# EXERCISE DATA
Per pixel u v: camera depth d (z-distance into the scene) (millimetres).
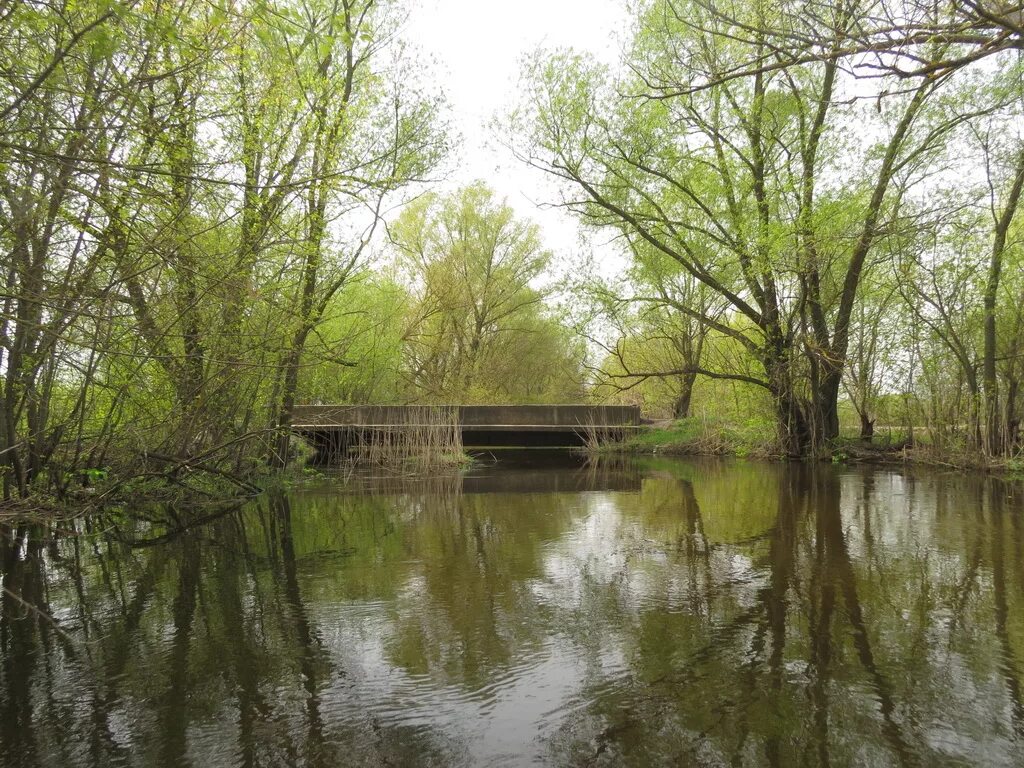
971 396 13438
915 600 4750
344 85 11688
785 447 16859
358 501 10328
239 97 7230
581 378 32344
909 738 2881
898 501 9328
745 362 17547
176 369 8500
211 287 6914
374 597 5031
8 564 6168
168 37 4547
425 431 16625
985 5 3029
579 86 14969
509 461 19047
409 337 22453
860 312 16188
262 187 4531
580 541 6992
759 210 14625
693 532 7395
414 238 29891
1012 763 2682
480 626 4359
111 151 5586
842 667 3607
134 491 9656
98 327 5750
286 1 4414
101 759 2795
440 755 2799
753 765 2695
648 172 15516
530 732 2984
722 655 3803
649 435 22094
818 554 6180
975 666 3602
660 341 26203
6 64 4820
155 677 3615
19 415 7469
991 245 13109
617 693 3350
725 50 14109
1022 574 5383
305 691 3430
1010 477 11758
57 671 3715
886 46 3051
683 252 17203
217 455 10984
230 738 2959
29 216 5184
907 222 13398
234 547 6855
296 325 9914
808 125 14477
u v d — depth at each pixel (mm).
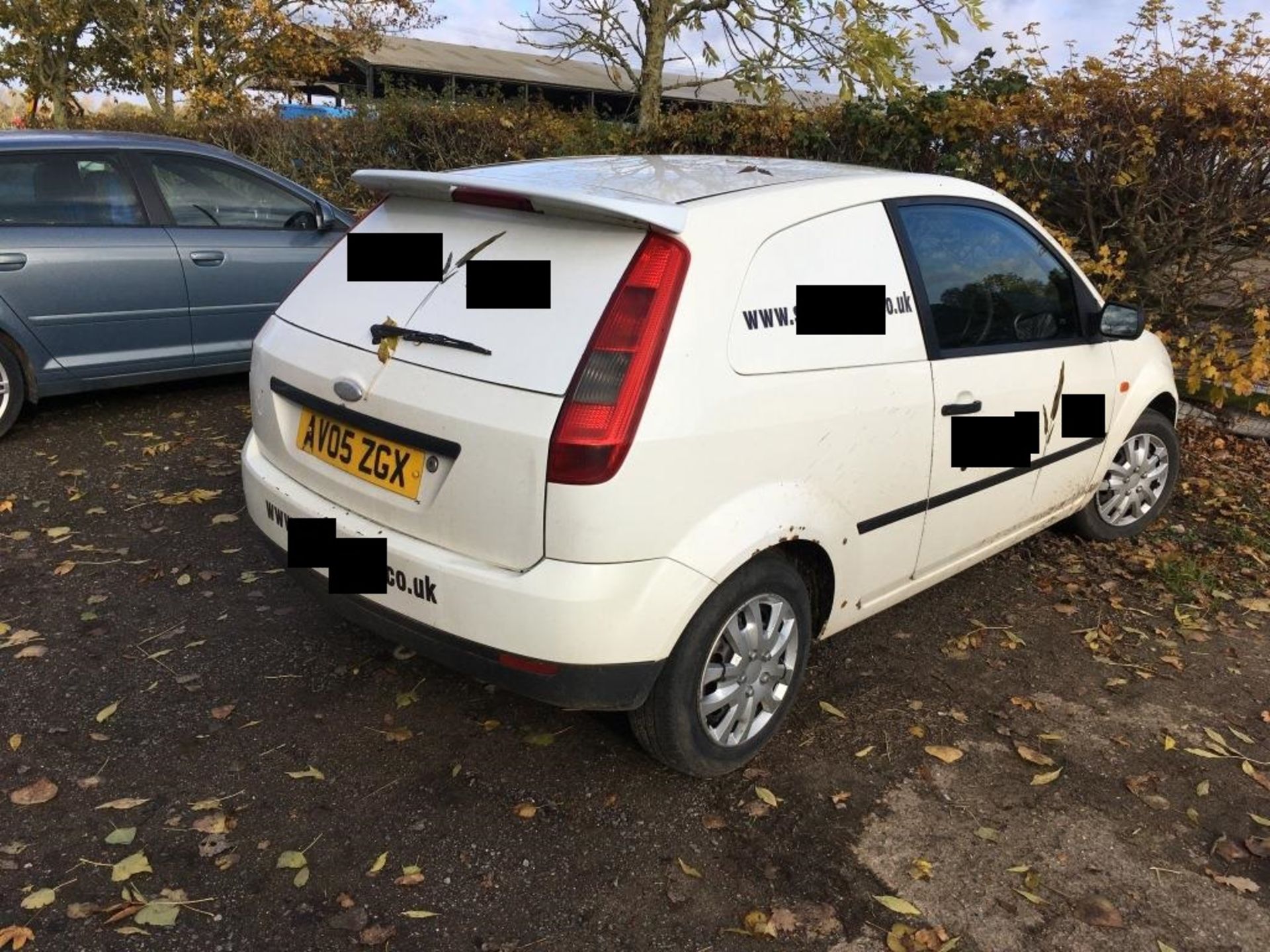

# ABOUT THIS EXERCISE
When you find a line in the records that contains the word "pixel", copy it.

# YOUR RESPONSE
Per pixel u v: camera depth d (z-distance into the scene) (millimetres).
u v d — depth at each pixel (mm).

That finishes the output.